5 Tahapan Inkuiri Apresiatif
disingkat dengan BAGJA.
1. Buat Pertanyaan
Satu pertanyaan
utama adalah menentukan arah penelusuran, penyelidikan dan penelitian
terkait perubahan yang diinginkan. Tiap pertanyaan utama mewakili tiap tahapan
proses BAGJA yang berbeda. Pertanyaan inilah yang akan didiskusikan bersama dan
pilihlah salah satu pertanyaan yang akan didiskusikan sebelum membahas
pertanyaan yang lain.
2. Ambil Pelajaran
Dilakukan
setelah kita sepakat memilih pertanyaan mana yang akan didisikusikan. Tahapan
ini akan menuntun kita dalam mengambil pelajaran dari pengalaman positif
individu maupun kelompok dari unsur berbeda maupun sama. Bagian ini akan
menjawab pertanyaan lanjutan dari pertanyaan utama.
3. Gali Mimpi
Tahapan ini menggambarkan
keadaan ideal yang diinginkan oleh komunitas dengan menggambarkan secara rinci melalui
sebuah narasi.

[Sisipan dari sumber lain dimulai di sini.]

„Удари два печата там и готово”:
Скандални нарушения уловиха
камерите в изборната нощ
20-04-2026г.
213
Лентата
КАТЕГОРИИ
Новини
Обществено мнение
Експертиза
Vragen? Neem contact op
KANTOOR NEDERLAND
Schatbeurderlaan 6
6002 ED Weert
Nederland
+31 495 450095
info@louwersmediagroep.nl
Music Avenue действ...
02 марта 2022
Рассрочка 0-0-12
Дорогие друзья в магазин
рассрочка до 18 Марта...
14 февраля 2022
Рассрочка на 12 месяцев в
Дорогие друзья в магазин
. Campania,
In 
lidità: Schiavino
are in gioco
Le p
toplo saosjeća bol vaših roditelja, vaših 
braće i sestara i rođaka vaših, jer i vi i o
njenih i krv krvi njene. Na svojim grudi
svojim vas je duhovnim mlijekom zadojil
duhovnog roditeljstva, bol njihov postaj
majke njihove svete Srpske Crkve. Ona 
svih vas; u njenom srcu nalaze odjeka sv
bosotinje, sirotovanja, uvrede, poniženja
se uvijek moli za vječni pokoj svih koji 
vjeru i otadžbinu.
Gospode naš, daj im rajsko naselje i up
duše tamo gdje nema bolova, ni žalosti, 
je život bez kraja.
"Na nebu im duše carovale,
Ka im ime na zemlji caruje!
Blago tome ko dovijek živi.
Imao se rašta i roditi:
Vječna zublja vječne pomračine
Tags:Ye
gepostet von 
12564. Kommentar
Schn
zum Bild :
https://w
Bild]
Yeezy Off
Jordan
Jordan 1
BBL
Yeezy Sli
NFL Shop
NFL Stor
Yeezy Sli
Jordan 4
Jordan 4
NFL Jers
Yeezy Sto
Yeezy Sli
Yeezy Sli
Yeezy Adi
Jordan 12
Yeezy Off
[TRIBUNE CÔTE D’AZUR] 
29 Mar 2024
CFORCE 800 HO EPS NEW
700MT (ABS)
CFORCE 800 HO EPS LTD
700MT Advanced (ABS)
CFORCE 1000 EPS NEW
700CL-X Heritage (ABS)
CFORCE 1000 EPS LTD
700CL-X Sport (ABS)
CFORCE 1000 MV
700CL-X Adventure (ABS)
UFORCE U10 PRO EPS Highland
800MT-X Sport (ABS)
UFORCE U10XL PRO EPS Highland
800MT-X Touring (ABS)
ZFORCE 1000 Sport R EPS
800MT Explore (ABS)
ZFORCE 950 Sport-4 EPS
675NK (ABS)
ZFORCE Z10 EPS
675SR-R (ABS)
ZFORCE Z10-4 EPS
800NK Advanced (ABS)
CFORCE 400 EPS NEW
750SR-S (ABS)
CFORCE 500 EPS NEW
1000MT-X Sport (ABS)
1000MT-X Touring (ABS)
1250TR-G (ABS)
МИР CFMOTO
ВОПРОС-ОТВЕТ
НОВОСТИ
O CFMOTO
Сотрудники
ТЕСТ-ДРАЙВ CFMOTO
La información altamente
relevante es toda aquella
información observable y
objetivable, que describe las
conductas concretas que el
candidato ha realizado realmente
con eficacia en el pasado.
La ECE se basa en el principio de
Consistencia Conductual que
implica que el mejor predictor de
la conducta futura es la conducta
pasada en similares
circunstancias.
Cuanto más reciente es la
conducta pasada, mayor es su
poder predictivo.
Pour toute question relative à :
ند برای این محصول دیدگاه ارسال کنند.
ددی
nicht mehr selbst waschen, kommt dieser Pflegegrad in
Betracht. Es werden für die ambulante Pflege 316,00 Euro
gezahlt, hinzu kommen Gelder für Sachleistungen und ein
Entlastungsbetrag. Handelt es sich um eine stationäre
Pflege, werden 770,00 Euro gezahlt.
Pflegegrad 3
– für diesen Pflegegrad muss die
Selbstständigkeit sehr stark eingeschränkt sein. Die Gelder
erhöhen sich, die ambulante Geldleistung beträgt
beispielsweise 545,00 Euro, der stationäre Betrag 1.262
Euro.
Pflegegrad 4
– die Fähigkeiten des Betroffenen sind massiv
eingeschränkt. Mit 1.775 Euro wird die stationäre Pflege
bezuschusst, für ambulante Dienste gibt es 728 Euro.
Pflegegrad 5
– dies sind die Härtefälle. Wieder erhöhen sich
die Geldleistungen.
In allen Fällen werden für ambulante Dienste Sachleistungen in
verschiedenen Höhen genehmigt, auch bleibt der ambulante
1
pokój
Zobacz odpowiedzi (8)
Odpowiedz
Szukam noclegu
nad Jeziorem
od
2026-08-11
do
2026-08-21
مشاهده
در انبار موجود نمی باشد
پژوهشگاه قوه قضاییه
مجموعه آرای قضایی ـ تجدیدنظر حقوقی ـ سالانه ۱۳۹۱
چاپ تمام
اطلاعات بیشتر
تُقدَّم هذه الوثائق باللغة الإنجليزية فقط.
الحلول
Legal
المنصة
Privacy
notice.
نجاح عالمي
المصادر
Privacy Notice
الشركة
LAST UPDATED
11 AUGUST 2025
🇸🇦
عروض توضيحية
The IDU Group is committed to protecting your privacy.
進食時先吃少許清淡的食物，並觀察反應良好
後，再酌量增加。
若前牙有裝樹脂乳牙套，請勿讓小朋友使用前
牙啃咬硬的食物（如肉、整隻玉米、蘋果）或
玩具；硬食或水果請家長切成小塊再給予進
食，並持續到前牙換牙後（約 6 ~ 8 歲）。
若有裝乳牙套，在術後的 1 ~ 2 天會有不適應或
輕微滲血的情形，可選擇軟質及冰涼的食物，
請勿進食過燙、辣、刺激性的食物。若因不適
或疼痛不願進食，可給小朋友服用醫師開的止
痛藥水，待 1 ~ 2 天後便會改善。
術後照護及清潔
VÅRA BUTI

Dalam perencanaan, kita akan menyusun pertanyaan pemandu
dalam penggalian mimpi tersebut, misalnya seperti apa orang yang terlibat,
kebiasaan baru yang akan terjadi dan sumber daya apa yang akan tersedia.
4. Jabarkan Rencana
Untuk mencapai
gambaran yang diimpikan maka harus dijabarkan rencana yang akan dibuat. Tahapan
ini adalah untuk mengidentifikasi tindakan yang diperlukan dan mengambil
keputusan-keputusan ketika perencanaan awal kita perlu membuat
pertanyaan-pertanyaan rencana yang lebih konkrit, seperti siapa, bagaimana dan
kapan dilakukan.
5. Atur Eksekusi
Tahapan ini
mengatur siapa saja yang terlibat dalam tahapan yang dibuat. Tahapan ini membantu
mentransformasi rencana menjadi nyata. Oleh karena itu diperlukan
pertanyaan-pertanyaan yang membantu memutuskan peran dalam pelaksanaan, seperti
siapa yang terlibat, bagaimana melaksanakan, system evaluasi dan pelaporannya.